[Plain-text engineering files]
☆ ☆ ☆ ☆

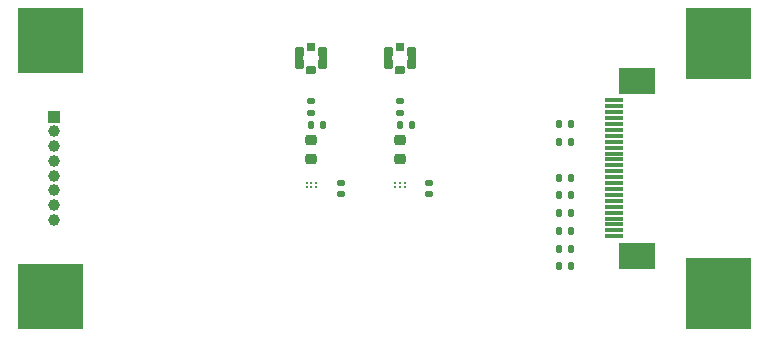
<source format=gbr>
%TF.GenerationSoftware,KiCad,Pcbnew,9.0.1+1*%
%TF.CreationDate,2025-05-28T20:00:15+08:00*%
%TF.ProjectId,audio_lab,61756469-6f5f-46c6-9162-2e6b69636164,rev?*%
%TF.SameCoordinates,Original*%
%TF.FileFunction,Soldermask,Top*%
%TF.FilePolarity,Negative*%
%FSLAX46Y46*%
G04 Gerber Fmt 4.6, Leading zero omitted, Abs format (unit mm)*
G04 Created by KiCad (PCBNEW 9.0.1+1) date 2025-05-28 20:00:15*
%MOMM*%
%LPD*%
G01*
G04 APERTURE LIST*
G04 Aperture macros list*
%AMRoundRect*
0 Rectangle with rounded corners*
0 $1 Rounding radius*
0 $2 $3 $4 $5 $6 $7 $8 $9 X,Y pos of 4 corners*
0 Add a 4 corners polygon primitive as box body*
4,1,4,$2,$3,$4,$5,$6,$7,$8,$9,$2,$3,0*
0 Add four circle primitives for the rounded corners*
1,1,$1+$1,$2,$3*
1,1,$1+$1,$4,$5*
1,1,$1+$1,$6,$7*
1,1,$1+$1,$8,$9*
0 Add four rect primitives between the rounded corners*
20,1,$1+$1,$2,$3,$4,$5,0*
20,1,$1+$1,$4,$5,$6,$7,0*
20,1,$1+$1,$6,$7,$8,$9,0*
20,1,$1+$1,$8,$9,$2,$3,0*%
%AMFreePoly0*
4,1,37,0.368890,0.884795,0.369244,0.884649,0.417242,0.843781,0.424649,0.829244,0.424795,0.828890,0.432500,0.790000,0.432500,0.270000,0.424795,0.231110,0.424649,0.230756,0.402479,0.197521,0.352500,0.147542,0.352500,-0.147542,0.402479,-0.197521,0.424649,-0.230756,0.424795,-0.231110,0.432500,-0.270000,0.432500,-0.790000,0.424795,-0.828890,0.424649,-0.829244,0.383781,-0.877242,
0.369244,-0.884649,0.368890,-0.884795,0.330000,-0.892500,0.250000,-0.892500,0.247476,-0.892000,-0.250000,-0.892000,-0.309954,-0.872520,-0.347008,-0.821520,-0.352000,-0.790000,-0.352000,0.790000,-0.332520,0.849954,-0.281520,0.887008,-0.250000,0.892000,0.247476,0.892000,0.250000,0.892500,0.330000,0.892500,0.368890,0.884795,0.368890,0.884795,$1*%
%AMFreePoly1*
4,1,37,-0.247476,0.892000,0.250000,0.892000,0.309954,0.872520,0.347008,0.821520,0.352000,0.790000,0.352000,-0.790000,0.332520,-0.849954,0.281520,-0.887008,0.250000,-0.892000,-0.247476,-0.892000,-0.250000,-0.892500,-0.330000,-0.892500,-0.368890,-0.884795,-0.369244,-0.884649,-0.417242,-0.843781,-0.424649,-0.829244,-0.424795,-0.828890,-0.432500,-0.790000,-0.432500,-0.270000,-0.424795,-0.231110,
-0.424649,-0.230756,-0.402479,-0.197521,-0.352500,-0.147542,-0.352500,0.147542,-0.402479,0.197521,-0.424649,0.230756,-0.424795,0.231110,-0.432500,0.270000,-0.432500,0.790000,-0.424795,0.828890,-0.424649,0.829244,-0.383781,0.877242,-0.369244,0.884649,-0.368890,0.884795,-0.330000,0.892500,-0.250000,0.892500,-0.247476,0.892000,-0.247476,0.892000,$1*%
G04 Aperture macros list end*
%ADD10RoundRect,0.135000X0.135000X0.185000X-0.135000X0.185000X-0.135000X-0.185000X0.135000X-0.185000X0*%
%ADD11RoundRect,0.140000X0.140000X0.170000X-0.140000X0.170000X-0.140000X-0.170000X0.140000X-0.170000X0*%
%ADD12RoundRect,0.135000X-0.185000X0.135000X-0.185000X-0.135000X0.185000X-0.135000X0.185000X0.135000X0*%
%ADD13RoundRect,0.140000X0.170000X-0.140000X0.170000X0.140000X-0.170000X0.140000X-0.170000X-0.140000X0*%
%ADD14RoundRect,0.135000X-0.135000X-0.185000X0.135000X-0.185000X0.135000X0.185000X-0.135000X0.185000X0*%
%ADD15RoundRect,0.225000X-0.250000X0.225000X-0.250000X-0.225000X0.250000X-0.225000X0.250000X0.225000X0*%
%ADD16C,0.230000*%
%ADD17RoundRect,0.102000X-0.300000X-0.275000X0.300000X-0.275000X0.300000X0.275000X-0.300000X0.275000X0*%
%ADD18FreePoly0,0.000000*%
%ADD19RoundRect,0.102000X-0.250000X-0.250000X0.250000X-0.250000X0.250000X0.250000X-0.250000X0.250000X0*%
%ADD20FreePoly1,0.000000*%
%ADD21RoundRect,0.140000X-0.140000X-0.170000X0.140000X-0.170000X0.140000X0.170000X-0.140000X0.170000X0*%
%ADD22R,1.600000X0.300000*%
%ADD23R,3.100000X2.300000*%
%ADD24R,1.000000X1.000000*%
%ADD25C,1.000000*%
G04 APERTURE END LIST*
G36*
X106100000Y-63300000D02*
G01*
X111600000Y-63300000D01*
X111600000Y-69300000D01*
X106100000Y-69300000D01*
X106100000Y-63300000D01*
G37*
G36*
X106100000Y-42100000D02*
G01*
X111600000Y-42100000D01*
X111600000Y-48100000D01*
X106100000Y-48100000D01*
X106100000Y-42100000D01*
G37*
G36*
X49600000Y-42100000D02*
G01*
X55100000Y-42100000D01*
X55100000Y-47600000D01*
X49600000Y-47600000D01*
X49600000Y-42100000D01*
G37*
G36*
X49600000Y-63800000D02*
G01*
X55100000Y-63800000D01*
X55100000Y-69300000D01*
X49600000Y-69300000D01*
X49600000Y-63800000D01*
G37*
D10*
%TO.C,R1*%
X96410000Y-53500000D03*
X95390000Y-53500000D03*
%TD*%
D11*
%TO.C,C4*%
X96370000Y-59500000D03*
X95410000Y-59500000D03*
%TD*%
D12*
%TO.C,R6*%
X74400000Y-50000000D03*
X74400000Y-51020000D03*
%TD*%
D11*
%TO.C,C3*%
X96370000Y-61000000D03*
X95410000Y-61000000D03*
%TD*%
D13*
%TO.C,C9*%
X84410000Y-57860000D03*
X84410000Y-56900000D03*
%TD*%
D14*
%TO.C,RV2*%
X81900000Y-52020000D03*
X82920000Y-52020000D03*
%TD*%
D15*
%TO.C,C10*%
X74400000Y-53325000D03*
X74400000Y-54875000D03*
%TD*%
D16*
%TO.C,U3*%
X74000000Y-57300000D03*
X74000000Y-56900000D03*
X74400000Y-57300000D03*
X74400000Y-56900000D03*
X74800000Y-57300000D03*
X74800000Y-56900000D03*
%TD*%
D11*
%TO.C,C2*%
X96370000Y-62500000D03*
X95410000Y-62500000D03*
%TD*%
D17*
%TO.C,J4*%
X81900000Y-47375000D03*
D18*
X80900000Y-46400000D03*
D19*
X81900000Y-45400000D03*
D20*
X82900000Y-46400000D03*
%TD*%
D11*
%TO.C,C6*%
X96370000Y-58000000D03*
X95410000Y-58000000D03*
%TD*%
D13*
%TO.C,C8*%
X76910000Y-57860000D03*
X76910000Y-56900000D03*
%TD*%
D21*
%TO.C,C7*%
X95410000Y-56500000D03*
X96370000Y-56500000D03*
%TD*%
D15*
%TO.C,C11*%
X81900000Y-53325000D03*
X81900000Y-54875000D03*
%TD*%
D22*
%TO.C,J1*%
X100000000Y-61450000D03*
X100000000Y-60950000D03*
X100000000Y-60450000D03*
X100000000Y-59950000D03*
X100000000Y-59450000D03*
X100000000Y-58950000D03*
X100000000Y-58450000D03*
X100000000Y-57950000D03*
X100000000Y-57450000D03*
X100000000Y-56950000D03*
X100000000Y-56450000D03*
X100000000Y-55950000D03*
X100000000Y-55450000D03*
X100000000Y-54950000D03*
X100000000Y-54450000D03*
X100000000Y-53950000D03*
X100000000Y-53450000D03*
X100000000Y-52950000D03*
X100000000Y-52450000D03*
X100000000Y-51950000D03*
X100000000Y-51450000D03*
X100000000Y-50950000D03*
X100000000Y-50450000D03*
X100000000Y-49950000D03*
D23*
X101950000Y-63120000D03*
X101950000Y-48280000D03*
%TD*%
D14*
%TO.C,RV1*%
X74400000Y-52020000D03*
X75420000Y-52020000D03*
%TD*%
D11*
%TO.C,C1*%
X96370000Y-64000000D03*
X95410000Y-64000000D03*
%TD*%
%TO.C,C5*%
X96370000Y-51950000D03*
X95410000Y-51950000D03*
%TD*%
D24*
%TO.C,J2*%
X52600000Y-51325000D03*
D25*
X52600000Y-52575000D03*
X52600000Y-53825000D03*
X52600000Y-55075000D03*
X52600000Y-56325000D03*
X52600000Y-57575000D03*
X52600000Y-58825000D03*
X52600000Y-60075000D03*
%TD*%
D17*
%TO.C,J3*%
X74400000Y-47375000D03*
D18*
X73400000Y-46400000D03*
D19*
X74400000Y-45400000D03*
D20*
X75400000Y-46400000D03*
%TD*%
D12*
%TO.C,R7*%
X81900000Y-50020000D03*
X81900000Y-51040000D03*
%TD*%
D16*
%TO.C,U4*%
X81500000Y-57300000D03*
X81500000Y-56900000D03*
X81900000Y-57300000D03*
X81900000Y-56900000D03*
X82300000Y-57300000D03*
X82300000Y-56900000D03*
%TD*%
M02*

</source>
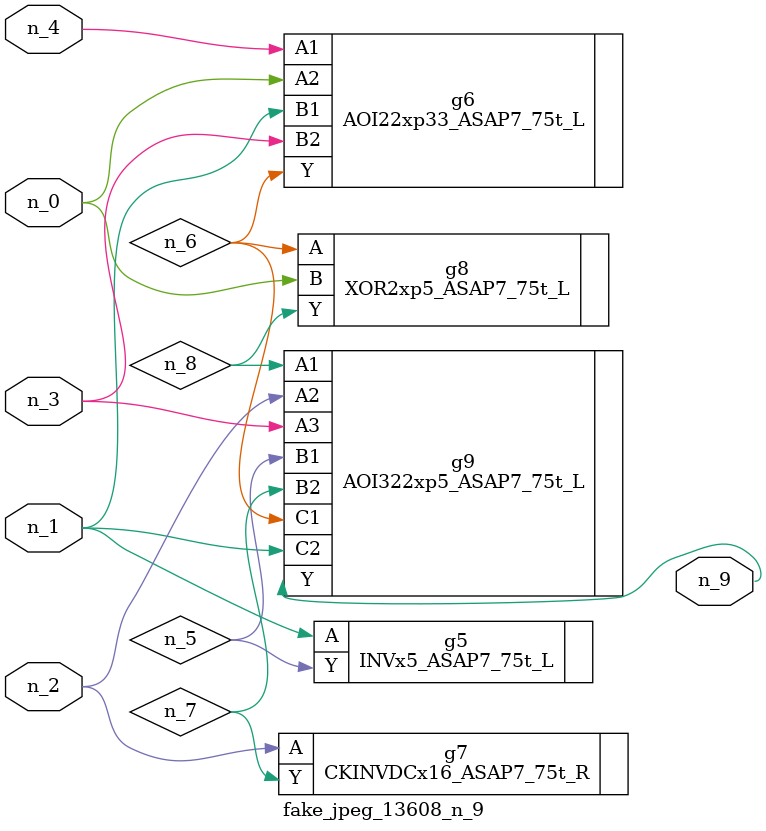
<source format=v>
module fake_jpeg_13608_n_9 (n_3, n_2, n_1, n_0, n_4, n_9);

input n_3;
input n_2;
input n_1;
input n_0;
input n_4;

output n_9;

wire n_8;
wire n_6;
wire n_5;
wire n_7;

INVx5_ASAP7_75t_L g5 ( 
.A(n_1),
.Y(n_5)
);

AOI22xp33_ASAP7_75t_L g6 ( 
.A1(n_4),
.A2(n_0),
.B1(n_1),
.B2(n_3),
.Y(n_6)
);

CKINVDCx16_ASAP7_75t_R g7 ( 
.A(n_2),
.Y(n_7)
);

XOR2xp5_ASAP7_75t_L g8 ( 
.A(n_6),
.B(n_0),
.Y(n_8)
);

AOI322xp5_ASAP7_75t_L g9 ( 
.A1(n_8),
.A2(n_2),
.A3(n_3),
.B1(n_5),
.B2(n_7),
.C1(n_6),
.C2(n_1),
.Y(n_9)
);


endmodule
</source>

☆ ☆ ☆ ☆

Collect the lines of the records that include the string "format".

<source format=gbr>
G04 Gerber Fmt 4.6, Leading zero omitted, Abs format (unit mm)*
<source format=v>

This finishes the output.